■ **TASK TO CARRY OUT**
The copy has to match the data exactly and leave out every picture.
━━ RECORDS FOR THE EXERCISE ━━
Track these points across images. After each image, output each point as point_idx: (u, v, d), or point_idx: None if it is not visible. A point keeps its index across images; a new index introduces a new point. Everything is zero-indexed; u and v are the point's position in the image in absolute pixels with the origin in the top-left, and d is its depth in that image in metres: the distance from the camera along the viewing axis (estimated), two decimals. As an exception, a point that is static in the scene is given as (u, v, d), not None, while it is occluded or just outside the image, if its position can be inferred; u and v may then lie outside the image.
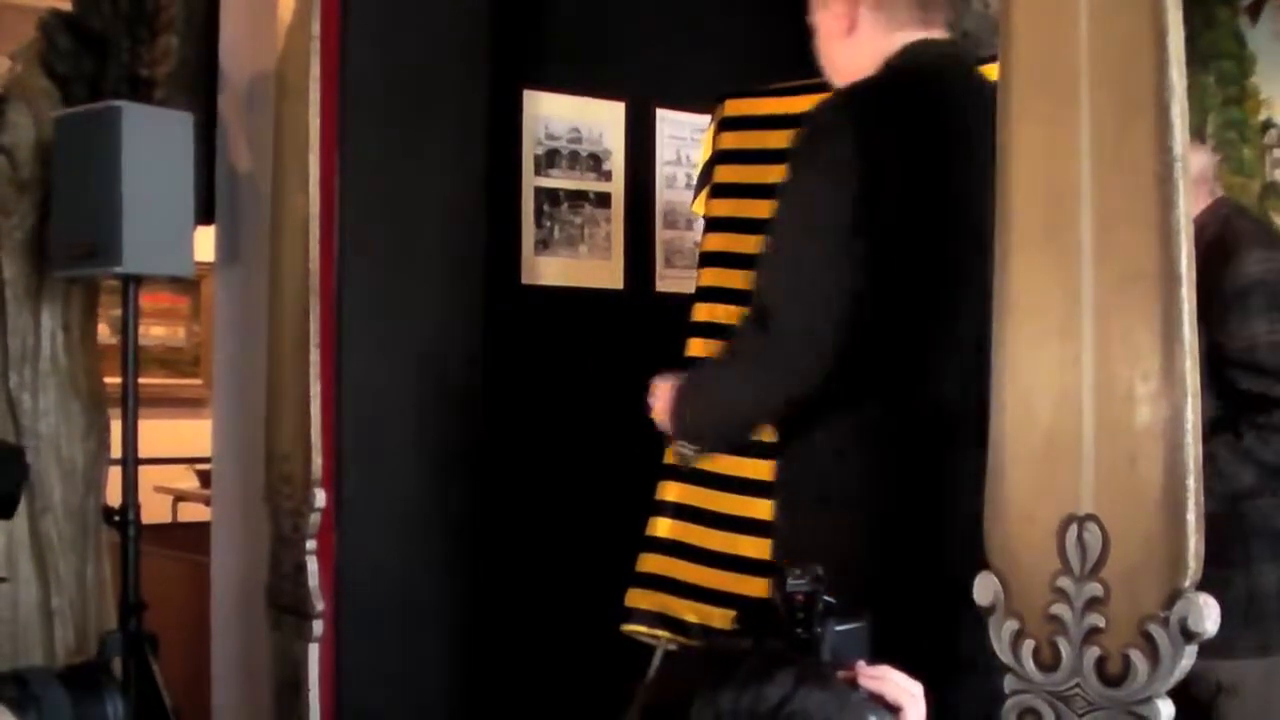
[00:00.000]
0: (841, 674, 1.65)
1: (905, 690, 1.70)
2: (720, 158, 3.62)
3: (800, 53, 3.77)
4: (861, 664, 1.73)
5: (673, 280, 4.32)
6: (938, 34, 2.51)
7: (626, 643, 3.44)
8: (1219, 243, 3.13)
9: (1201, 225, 3.23)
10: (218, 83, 4.09)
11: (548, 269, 3.83)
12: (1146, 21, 1.97)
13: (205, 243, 4.03)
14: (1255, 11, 4.84)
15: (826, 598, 1.80)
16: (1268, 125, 4.74)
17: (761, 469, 3.18)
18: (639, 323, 3.58)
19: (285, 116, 3.66)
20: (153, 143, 3.49)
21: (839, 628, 1.78)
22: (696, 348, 3.45)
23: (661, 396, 2.56)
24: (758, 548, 3.22)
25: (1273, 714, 3.09)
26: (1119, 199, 1.99)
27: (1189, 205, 1.96)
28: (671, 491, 3.50)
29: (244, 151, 4.05)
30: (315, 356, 3.48)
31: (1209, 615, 1.93)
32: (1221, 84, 4.80)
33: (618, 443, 3.47)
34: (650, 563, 3.50)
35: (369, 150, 3.75)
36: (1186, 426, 1.94)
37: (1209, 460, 2.83)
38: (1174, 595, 1.94)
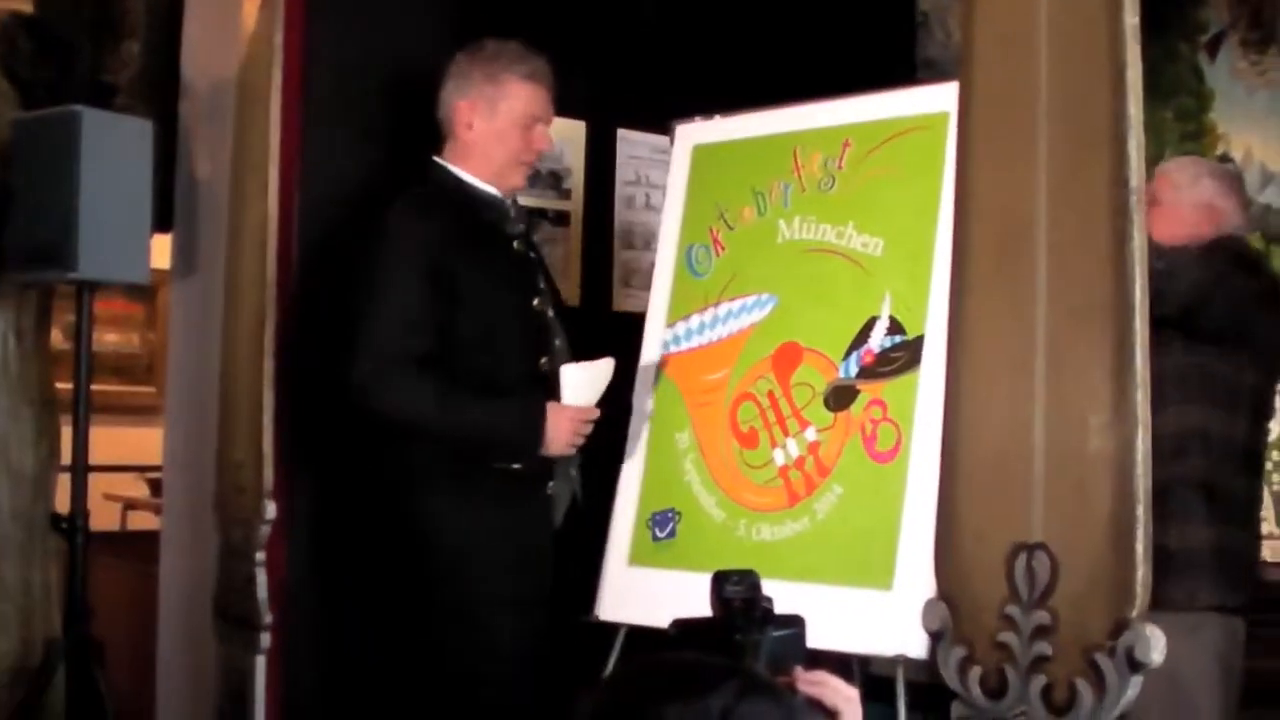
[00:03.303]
0: (780, 680, 1.65)
1: (843, 694, 1.71)
2: None
3: (760, 76, 3.80)
4: (799, 670, 1.73)
5: (630, 300, 4.31)
6: None
7: (587, 637, 3.43)
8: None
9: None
10: (179, 89, 4.07)
11: (505, 285, 3.81)
12: (1105, 56, 1.99)
13: (162, 250, 4.01)
14: (1214, 48, 4.89)
15: (764, 604, 1.80)
16: (1224, 160, 4.79)
17: None
18: (596, 342, 3.58)
19: (246, 125, 3.65)
20: (112, 149, 3.47)
21: (776, 634, 1.78)
22: None
23: None
24: None
25: (1193, 668, 3.14)
26: (1073, 231, 2.01)
27: (1143, 238, 1.97)
28: None
29: (203, 159, 4.03)
30: (270, 366, 3.47)
31: (1155, 645, 1.94)
32: (1180, 119, 4.85)
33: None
34: None
35: (329, 161, 3.74)
36: (1137, 457, 1.95)
37: None
38: (1121, 625, 1.95)
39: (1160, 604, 3.14)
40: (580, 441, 3.34)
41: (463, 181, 3.43)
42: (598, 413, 3.35)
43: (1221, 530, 3.33)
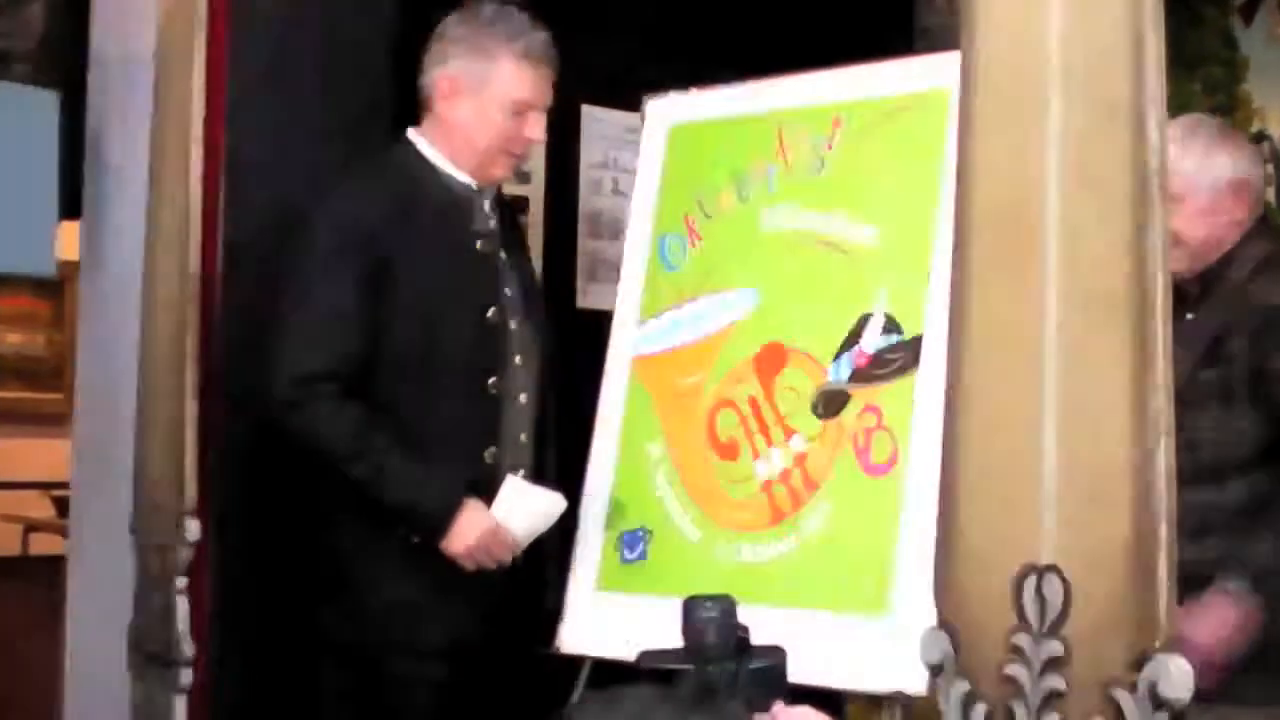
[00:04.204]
0: (759, 716, 1.65)
1: None
2: None
3: (742, 47, 3.80)
4: (779, 705, 1.74)
5: (597, 296, 4.31)
6: None
7: (550, 666, 3.44)
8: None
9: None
10: (88, 59, 4.06)
11: (457, 280, 3.81)
12: (1123, 20, 2.00)
13: (70, 240, 4.00)
14: (1249, 12, 4.88)
15: (740, 633, 1.81)
16: (1260, 137, 4.77)
17: None
18: (558, 343, 3.58)
19: (166, 99, 3.64)
20: (11, 124, 3.47)
21: (753, 665, 1.79)
22: None
23: None
24: None
25: None
26: (1088, 217, 2.01)
27: (1166, 224, 1.98)
28: None
29: (117, 137, 4.02)
30: (192, 371, 3.46)
31: (1183, 681, 1.94)
32: (1208, 91, 4.85)
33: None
34: None
35: (260, 142, 3.72)
36: (1159, 469, 1.96)
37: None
38: (1143, 657, 1.95)
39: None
40: (487, 563, 3.29)
41: (431, 165, 3.41)
42: (516, 547, 3.32)
43: None
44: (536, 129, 3.45)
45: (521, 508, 3.30)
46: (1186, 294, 3.23)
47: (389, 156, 3.44)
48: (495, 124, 3.38)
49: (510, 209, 3.74)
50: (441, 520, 3.24)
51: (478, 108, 3.38)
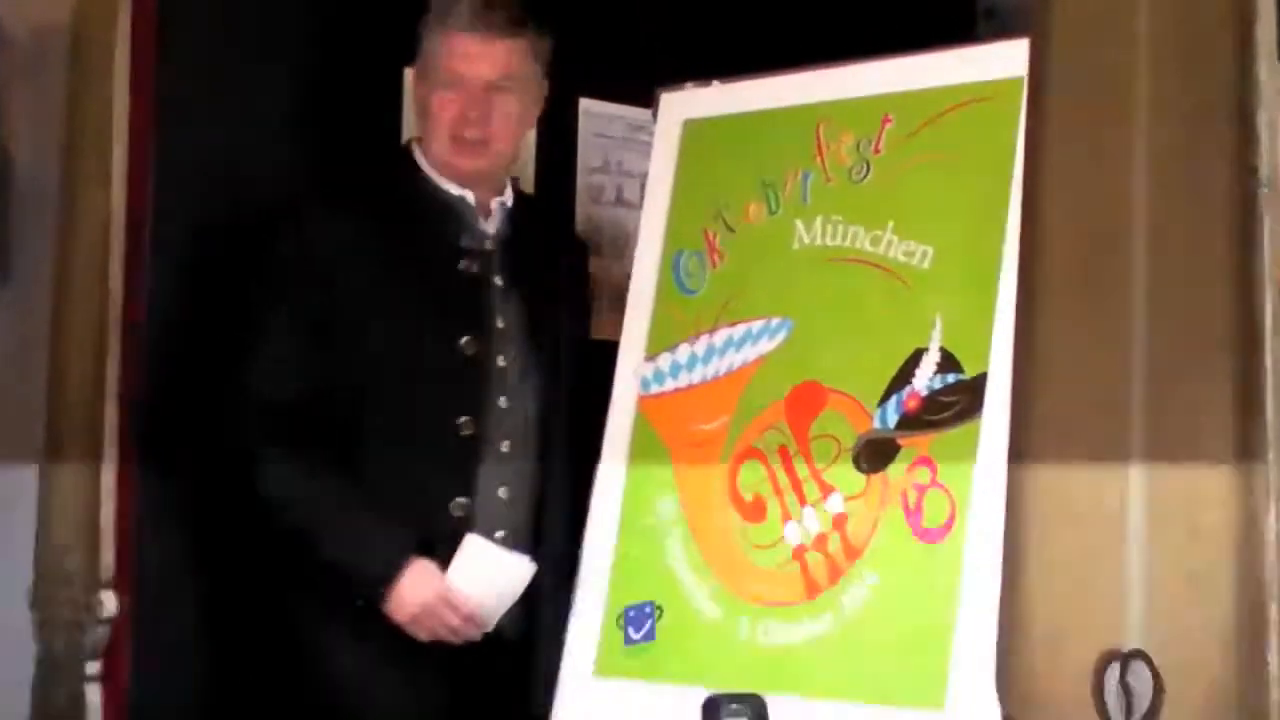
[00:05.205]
0: None
1: None
2: None
3: (773, 31, 3.81)
4: None
5: (598, 324, 4.30)
6: None
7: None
8: None
9: None
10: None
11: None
12: (1225, 3, 2.01)
13: (-34, 253, 4.01)
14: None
15: None
16: None
17: None
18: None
19: (82, 86, 3.65)
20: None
21: None
22: None
23: None
24: None
25: None
26: (1184, 235, 2.02)
27: (1277, 243, 1.99)
28: None
29: (22, 131, 4.03)
30: (111, 412, 3.46)
31: (1297, 790, 1.95)
32: (1330, 87, 4.87)
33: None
34: None
35: (197, 139, 3.74)
36: (1268, 538, 1.96)
37: None
38: (1249, 761, 1.96)
39: None
40: (442, 634, 3.31)
41: (424, 174, 3.50)
42: (471, 615, 3.32)
43: None
44: (471, 100, 3.44)
45: (482, 571, 3.32)
46: None
47: (376, 165, 3.54)
48: (434, 105, 3.45)
49: (543, 223, 3.79)
50: (382, 580, 3.27)
51: (423, 96, 3.49)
━━━
■ **SOLUTION TO THIS PROBLEM**
Track these points across images. After each image, output each point as point_idx: (u, v, d), or point_idx: None if it is not visible. A point keeps its index across images; a new index introduces a new point. Everything is zero-indexed; u and v are the point's position in the image in absolute pixels with the origin in the top-left, and d is its depth in that image in metres: the distance from the camera along the viewing axis (estimated), two decimals. As an exception, a point that is static in the scene is given as (u, v, d), not None, while it is occluded or just outside the image, if its position can be inferred; u and v may then lie outside the image.
[00:00.000]
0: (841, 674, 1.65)
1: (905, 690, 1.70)
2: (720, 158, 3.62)
3: (800, 53, 3.77)
4: (861, 664, 1.73)
5: (673, 280, 4.32)
6: (938, 34, 2.51)
7: (626, 643, 3.44)
8: (1219, 243, 3.13)
9: (1201, 225, 3.23)
10: (218, 83, 4.09)
11: (548, 269, 3.83)
12: (1146, 21, 1.97)
13: (205, 243, 4.03)
14: (1255, 11, 4.84)
15: (826, 598, 1.80)
16: (1268, 125, 4.74)
17: (761, 469, 3.18)
18: (639, 323, 3.58)
19: (285, 116, 3.66)
20: (153, 143, 3.49)
21: (839, 628, 1.78)
22: (696, 348, 3.45)
23: (661, 396, 2.56)
24: (758, 548, 3.22)
25: (1273, 714, 3.09)
26: (1119, 199, 1.99)
27: (1189, 205, 1.96)
28: (671, 491, 3.50)
29: (244, 151, 4.05)
30: (315, 356, 3.48)
31: (1209, 615, 1.93)
32: (1221, 84, 4.80)
33: (618, 443, 3.47)
34: (650, 563, 3.50)
35: (369, 150, 3.75)
36: (1186, 426, 1.94)
37: (1209, 460, 2.83)
38: (1174, 595, 1.94)
[00:03.303]
0: (780, 680, 1.65)
1: (843, 694, 1.71)
2: None
3: (760, 76, 3.80)
4: (799, 670, 1.73)
5: (630, 300, 4.31)
6: None
7: (587, 637, 3.43)
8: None
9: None
10: (179, 89, 4.07)
11: (505, 285, 3.81)
12: (1105, 56, 1.99)
13: (162, 250, 4.01)
14: (1214, 48, 4.89)
15: (764, 604, 1.80)
16: (1224, 160, 4.79)
17: None
18: (596, 342, 3.58)
19: (246, 125, 3.65)
20: (112, 149, 3.47)
21: (776, 634, 1.78)
22: None
23: None
24: None
25: (1193, 668, 3.14)
26: (1073, 231, 2.01)
27: (1143, 238, 1.97)
28: None
29: (203, 159, 4.03)
30: (270, 366, 3.47)
31: (1155, 645, 1.94)
32: (1180, 119, 4.85)
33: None
34: None
35: (329, 161, 3.74)
36: (1137, 457, 1.95)
37: None
38: (1121, 625, 1.95)
39: (1160, 604, 3.14)
40: (580, 441, 3.34)
41: (463, 181, 3.43)
42: (598, 413, 3.35)
43: (1221, 530, 3.33)
[00:04.204]
0: (759, 716, 1.65)
1: None
2: None
3: (742, 47, 3.80)
4: (779, 705, 1.74)
5: (597, 296, 4.31)
6: None
7: (550, 666, 3.44)
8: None
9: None
10: (88, 59, 4.06)
11: (457, 280, 3.81)
12: (1123, 20, 2.00)
13: (70, 240, 4.00)
14: (1249, 12, 4.88)
15: (740, 633, 1.81)
16: (1260, 137, 4.77)
17: None
18: (558, 343, 3.58)
19: (166, 99, 3.64)
20: (11, 124, 3.47)
21: (753, 665, 1.79)
22: None
23: None
24: None
25: None
26: (1088, 217, 2.01)
27: (1166, 224, 1.98)
28: None
29: (117, 137, 4.02)
30: (192, 371, 3.46)
31: (1183, 681, 1.94)
32: (1208, 91, 4.85)
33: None
34: None
35: (260, 142, 3.72)
36: (1159, 469, 1.96)
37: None
38: (1143, 657, 1.95)
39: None
40: (487, 563, 3.29)
41: (431, 165, 3.41)
42: (516, 547, 3.32)
43: None
44: (536, 129, 3.45)
45: (521, 508, 3.30)
46: (1186, 294, 3.23)
47: (389, 156, 3.44)
48: (495, 124, 3.38)
49: (510, 209, 3.74)
50: (441, 520, 3.24)
51: (478, 108, 3.38)
[00:05.205]
0: None
1: None
2: None
3: (773, 31, 3.81)
4: None
5: (598, 324, 4.30)
6: None
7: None
8: None
9: None
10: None
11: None
12: (1225, 3, 2.01)
13: (-34, 253, 4.01)
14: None
15: None
16: None
17: None
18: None
19: (82, 86, 3.65)
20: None
21: None
22: None
23: None
24: None
25: None
26: (1184, 235, 2.02)
27: (1277, 243, 1.99)
28: None
29: (22, 131, 4.03)
30: (111, 412, 3.46)
31: (1297, 790, 1.95)
32: (1330, 87, 4.87)
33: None
34: None
35: (197, 139, 3.74)
36: (1268, 538, 1.96)
37: None
38: (1249, 761, 1.96)
39: None
40: (442, 634, 3.31)
41: (424, 174, 3.50)
42: (471, 615, 3.32)
43: None
44: (471, 100, 3.44)
45: (482, 571, 3.32)
46: None
47: (376, 165, 3.54)
48: (434, 105, 3.45)
49: (543, 223, 3.79)
50: (382, 580, 3.27)
51: (423, 96, 3.49)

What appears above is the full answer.